Find the equation of normal lines to the curve y = x^4 + 2x^2 at (1,3).

To find the equation of the normal line to the curve y = x^4 + 2x^2 at the point (1,3), we need to follow these steps:

Step 1: Find the derivative of the given curve. The derivative of y = x^4 + 2x^2 can be found using the power rule of differentiation. Taking the derivative of each term, we get: dy/dx = 4x^3 + 4x

Step 2: Find the slope of the tangent line. To find the slope of the tangent line at the point (1,3), we substitute x = 1 into the derivative: dy/dx = 4(1)^3 + 4(1) = 4 + 4 = 8

Step 3: Find the slope of the normal line. The slope of the normal line is the negative reciprocal of the slope of the tangent line. Therefore, the slope of the normal line is -1/8.

Step 4: Use the point-slope form to find the equation of the normal line. Using the point-slope form of a linear equation, we have: y - y1 = m(x - x1) where (x1, y1) is the given point (1,3) and m is the slope of the normal line (-1/8). Substituting the values, we get: y - 3 = (-1/8)(x - 1)

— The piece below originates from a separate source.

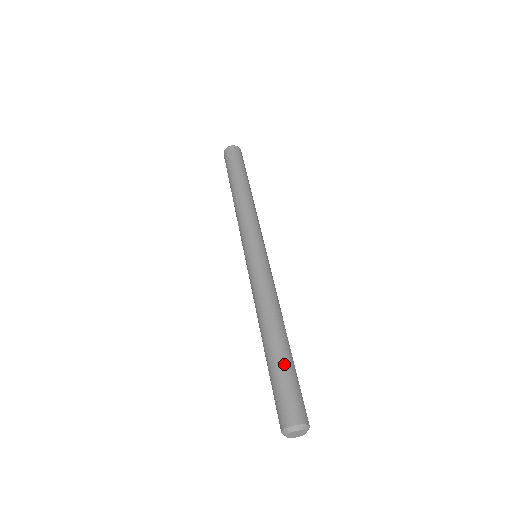
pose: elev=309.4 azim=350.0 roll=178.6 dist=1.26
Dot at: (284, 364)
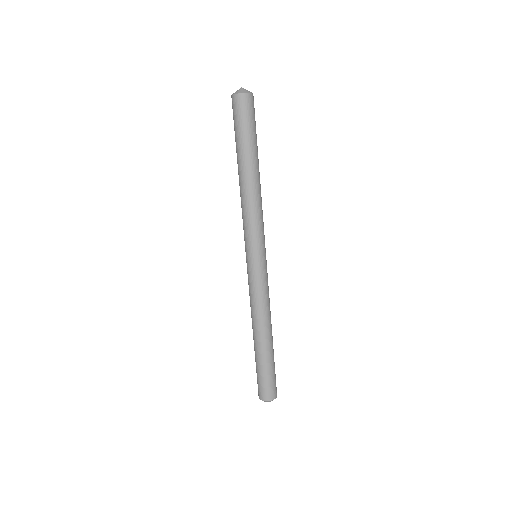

Step 5: Simplify the equation. To simplify the equation, we can distribute -1/8 to the terms inside the parentheses: y - 3 = (-1/8)x + 1/8

Finally, we can rearrange the equation to get it in the standard form: 8y - 24 = -x + 1

So, the equation of the normal line to the curve y = x^4 + 2x^2 at the point (1,3) is 8y + x = 25.